第 11 章
十斗米便有三斗来自尧都。”
突然,她语气一变,“若叫尧都人都换种青茶,西南粮仓的缺,由谁来填?”
一句话,叫堂下众人愣住。他们从未想过这一问题。
“大晋与吐蕃的战事,大大小小的,一直未停。更不论西北一线,柔然铁骑常年侵扰,叫边境困扰不堪。若西南粮仓空了,由谁来填?”时临安厉声问道。
平头百姓尚未想通,几个学子却已反应过来。有几人一脸羞愧,挤入人群之中,不再与许自渊待到一处。
许自渊强自镇定,“那…那眉山县呢?”
话一出口,他便知道,自己问了一个蠢问题。
“许解元,本官虽非蜀中人士,却也知晓,眉山产桐油。”时临安答道。
桐油,既可做漆料,亦可制火器。
这时,府衙外头传来一阵喧嚣。众人引颈,朝外头看去。
傅玉璋附耳吩咐,市光一拱手,挤过人群,去了外头。
不一会儿,他手捧一本新书,在堂下恭敬一礼,“殿下,外头正传阅江右来的《南北客》。学子们议论,因而有些喧嚣。”
前儿说了,四大书院各有半月书刊,以刊师生文章,传颂文名。自然,已然成名的各大文派亦有各自的文刊。

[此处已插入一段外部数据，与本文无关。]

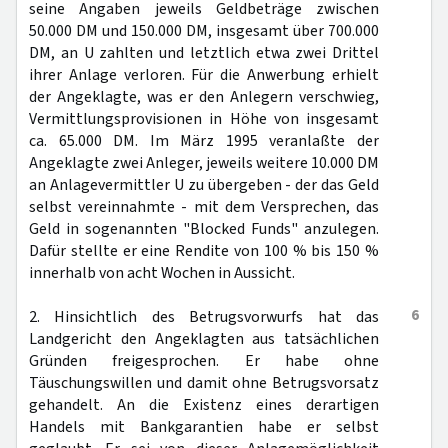
seine Angaben jeweils Geldbeträge zwischen
50.000 DM und 150.000 DM, insgesamt über 700.000
DM, an U zahlten und letztlich etwa zwei Drittel
ihrer Anlage verloren. Für die Anwerbung erhielt
der Angeklagte, was er den Anlegern verschwieg,
Vermittlungsprovisionen in Höhe von insgesamt
ca. 65.000 DM. Im März 1995 veranlaßte der
Angeklagte zwei Anleger, jeweils weitere 10.000 DM
an Anlagevermittler U zu übergeben - der das Geld
selbst vereinnahmte - mit dem Versprechen, das
Geld in sogenannten "Blocked Funds" anzulegen.
Dafür stellte er eine Rendite von 100 % bis 150 %
innerhalb von acht Wochen in Aussicht.
6
2. Hinsichtlich des Betrugsvorwurfs hat das
Landgericht den Angeklagten aus tatsächlichen
Gründen freigesprochen. Er habe ohne
Täuschungswillen und damit ohne Betrugsvorsatz
gehandelt. An die Existenz eines derartigen
Handels mit Bankgarantien habe er selbst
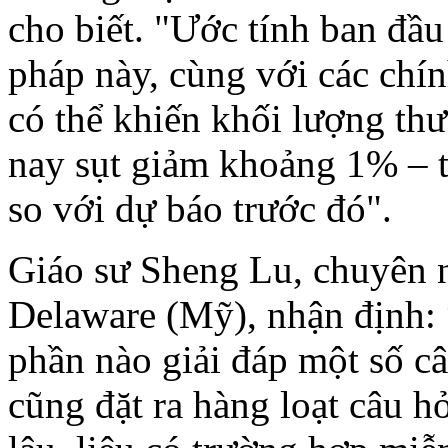
cho biết. "Ước tính ban đầu
pháp này, cùng với các chí
có thể khiến khối lượng th
nay sụt giảm khoảng 1% – 
so với dự báo trước đó".
Giáo sư Sheng Lu, chuyên n
Delaware (Mỹ), nhận định:
phần nào giải đáp một số c
cũng đặt ra hàng loạt câu h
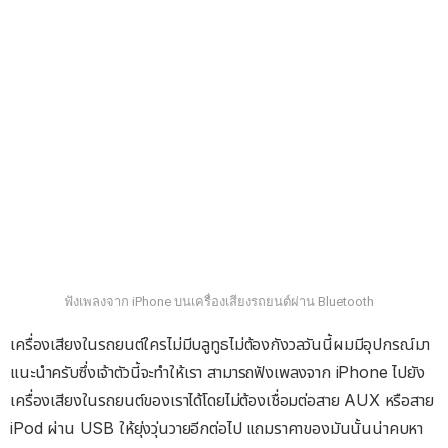
ฟังเพลงจาก iPhone บนเครื่องเสียงรถยนต์ผ่าน Bluetooth
เครื่องเสียงในรถยนต์ใครไม่มีบลูทูธไม่ต้องกังวลวันนี้ผมมีอุปกรณ์มา
แนะนำครับซึ่งเจ้าตัวนี้จะทำให้เรา สามารถฟังเพลงจาก iPhone ไปยัง
เครื่องเสียงในรถยนต์ของเราได้โดยไม่ต้องเชื่อมต่อสาย AUX หรือสาย
iPod ผ่าน USB ให้ยุ่งวุ่นวายอีกต่อไป แถมราคาของมันนั้นน่าคบหา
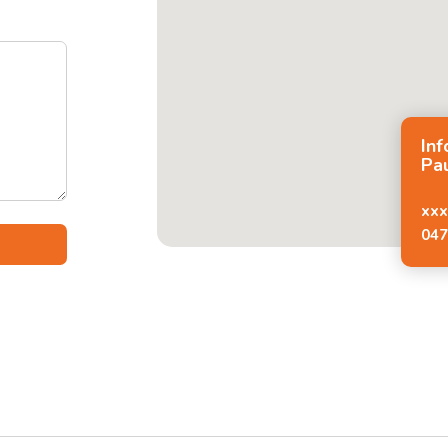
In
Pau
xx
047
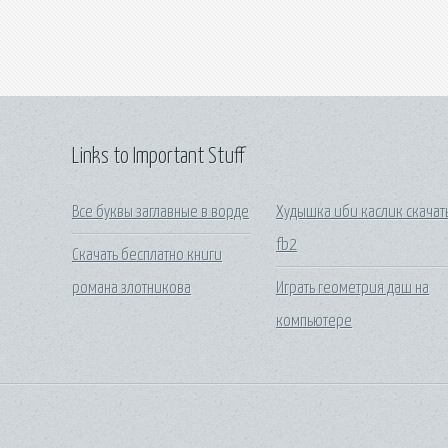
Links to Important Stuff
Все буквы заглавные в ворде
Худышка иби каслик скачат
fb2
Скачать бесплатно книги
романа злотникова
Играть геометрия даш на
компьютере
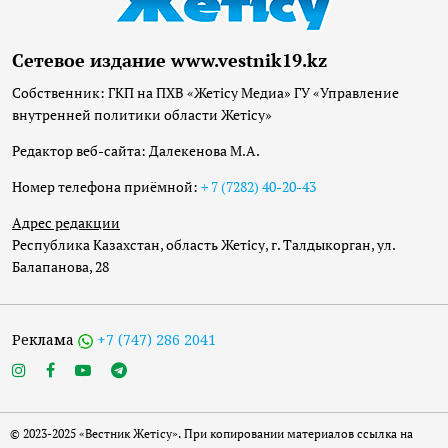
Сетевое издание www.vestnik19.kz
Собственник: ГКП на ПХВ «Жетісу Медиа» ГУ «Управление
внутренней политики области Жетісу»
Редактор веб-сайта: Далекенова М.А.
Номер телефона приёмной:
+ 7 (7282) 40-20-43
Адрес редакции
Республика Казахстан, область Жетісу, г. Талдыкорган, ул.
Балапанова, 28
Реклама
+7 (747) 286 2041
© 2023-2025 «Вестник Жетісу». При копировании материалов ссылка на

大晋文坛以江南为尊,江南之中,江右/派又是翘楚。然而,江右的魁首何老先生傲娇得紧,往往一年都瞧不上几篇文章。因而,若要阅览江右/派的《南北客》,可要讲一个缘分。
不料,今日竟有缘。
市光再一拜,“殿下,不如叫许解元读来,”他提议道,“写的与他有缘故哩!”
“哦?”傅玉璋朝许自渊瞧了一眼,他兴致寥寥,只一挥手,叫市光送了过去。
许自渊朝东宫一拜,他有些激动。
方才,太子殿下瞧了他一眼,便知晓他是秋闱的解元,可见,太子殿下早知晓于他。
更何况,江右/派久不出《南北客》,这一出,内容竟与他有关?不曾想,他的文名已叫千里之外的庐阳府知晓。
许自渊得意一瞥时临安。方才,时临安咄咄逼人,诘问于他,叫他失了脸面。如今,太子殿下、江右/派为他拾起信心,他可要从容一些。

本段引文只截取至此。